> **Objetivo 1**
Según el artículo, ¿qué funda la palabra?
> **Objetivo 2**
Transcribe del artículo el fragmento que va desde "La palabra funda" hasta "esta ciudad virtual.", ambos incluidos.

> **Artículo**
====
La palabra funda mundo, un determinado tipo de mundo
comandado por la lógica y sus interrupciones. No parecería
ser el fundamento de esta ciudad virtual.
Así como lo anteriormente expresado tiene el
resguardo del logos y de su verosimilitud en una secuencia
planificada de antemano, un orden sucesivo para que el
lector pueda atravesar el texto y llegar al punto final,
también podría, sin embargo, ser apenas una
bifurcación, una posibilidad de esa mente que vaga
errática en el límite entre dos civilizaciones, buscando
coordenadas conocidas de una para aplicarlas en la otra. El momento en
el que crucé la frontera entre el registro ensayístico,
con fundamentaciones académicas, hacia la ficción también
es incierto y ni siquiera seguro. Toda la cultura
occidental está o estará en esa deriva, en esa
incertidumbre que se interroga ya no qué es verdadero o
falso sino qué es real o ficticio. Un combate dentro del
mismo lenguaje que ya no apuntará a demostrar su facticidad y sus rebeliones y engañifas, su servidumbre
siempre lista a los poderes de turno y sus posibilidades
de insurrección, sino su propia legitimación como
ordenador de un mundo que se le escapa en aquellas
operaciones, diagramas y flujos.
====
> **Datos registrados**
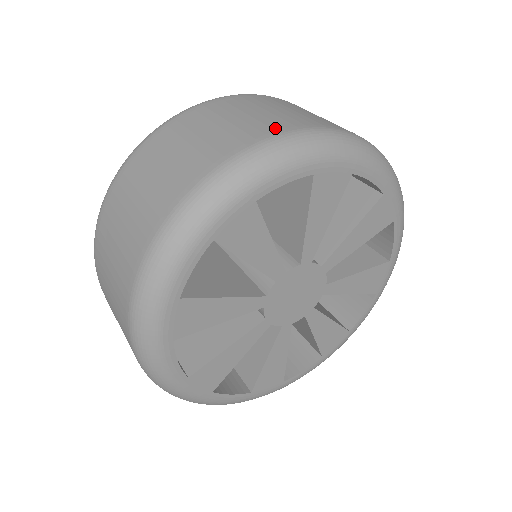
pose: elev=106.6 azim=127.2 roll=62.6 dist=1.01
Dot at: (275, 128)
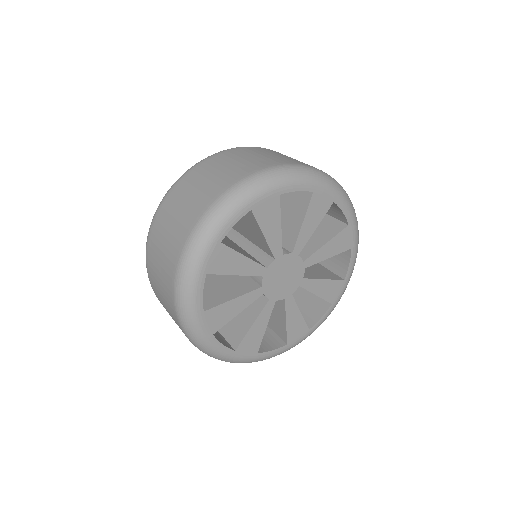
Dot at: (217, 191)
====
> **Respuesta completa 1**
Funda mundo, un determinado tipo de mundo comandado por la lógica y sus interrupciones.

> **Respuesta completa 2**
La palabra funda mundo, un determinado tipo de mundo
comandado por la lógica y sus interrupciones. No parecería
ser el fundamento de esta ciudad virtual.